◆ TASK DETAILS
Copy out the data in full and exactly, passing over the pictures.

Structured page parsing data:
══════════

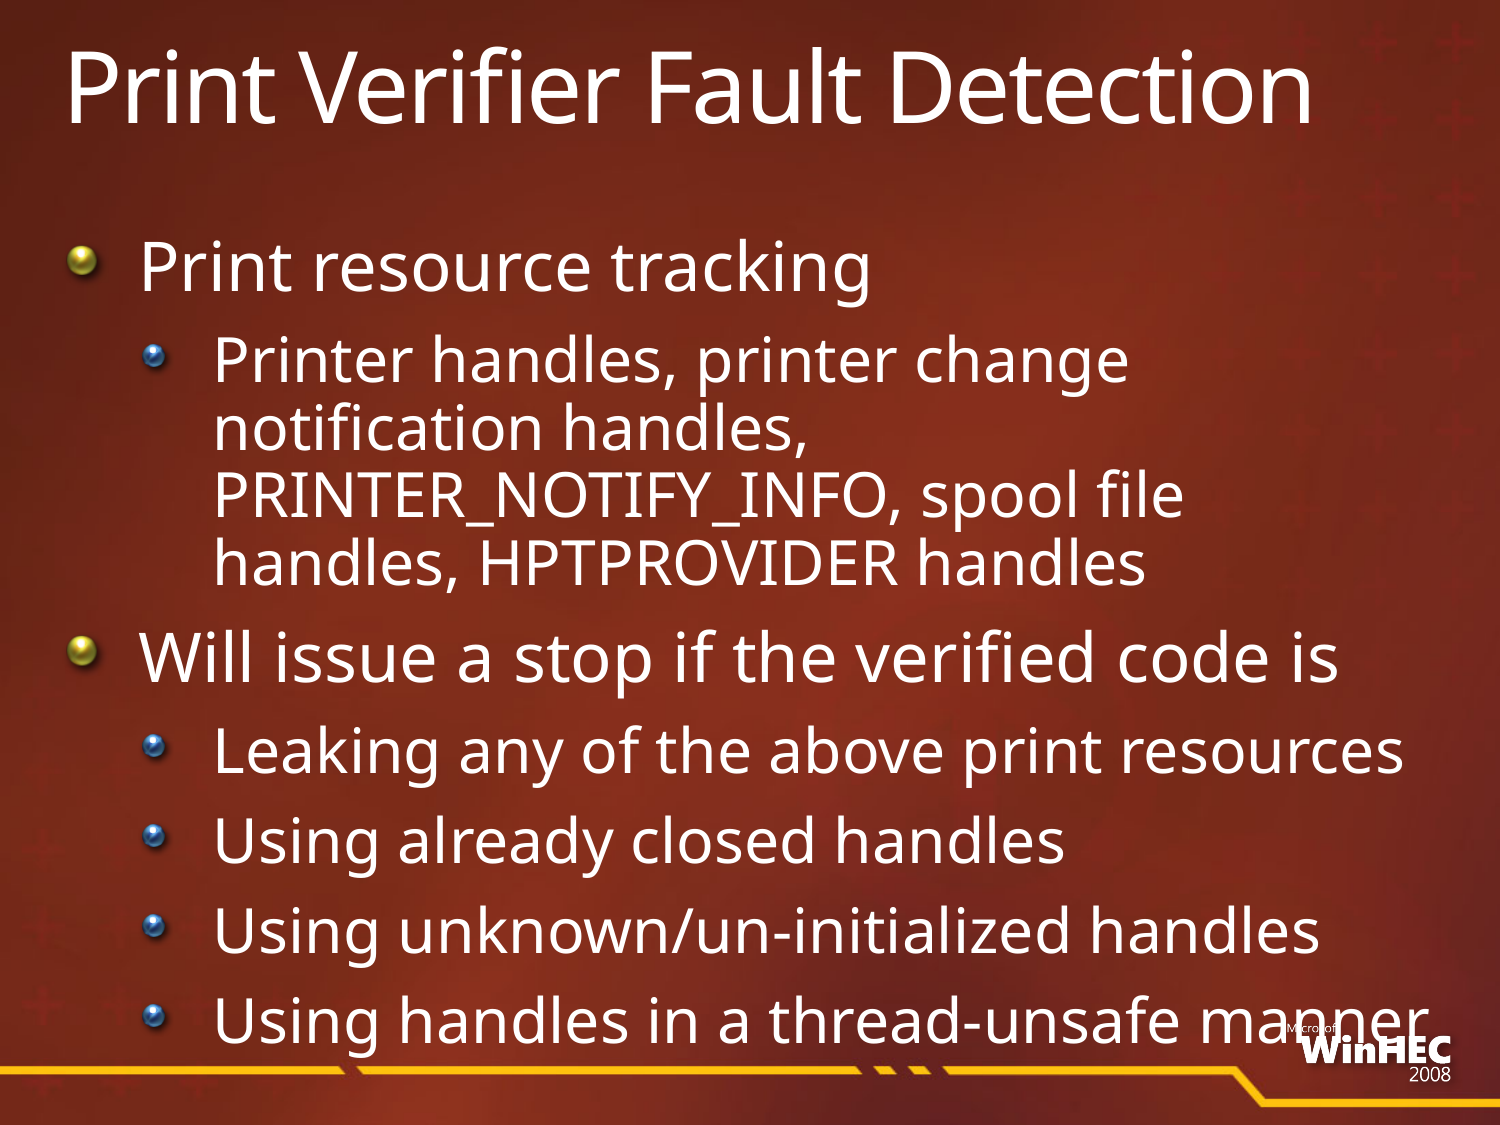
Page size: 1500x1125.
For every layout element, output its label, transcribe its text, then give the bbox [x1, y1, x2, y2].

picture [0, 0, 1500, 1125]
list Print resource tracking Printer handles, printer change notification handles, PRINTER_NOTIFY_INFO, spool file handles, HPTPROVIDER handles Will issue a stop if the verified code is Leaking any of the above print resources Using already closed handles Using unknown/un-initialized handles Using handles in a thread-unsafe manner [62, 231, 1438, 1001]
title Print Verifier Fault Detection [62, 37, 1438, 147]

══════════

◆ ANSWER SECTION
Page size: 1500x1125.
For every layout element, output its label, transcribe its text, then give the bbox [x1, y1, x2, y2].

picture [0, 0, 1500, 1125]
list Print resource tracking Printer handles, printer change notification handles, PRINTER_NOTIFY_INFO, spool file handles, HPTPROVIDER handles Will issue a stop if the verified code is Leaking any of the above print resources Using already closed handles Using unknown/un-initialized handles Using handles in a thread-unsafe manner [62, 231, 1438, 1001]
title Print Verifier Fault Detection [62, 37, 1438, 147]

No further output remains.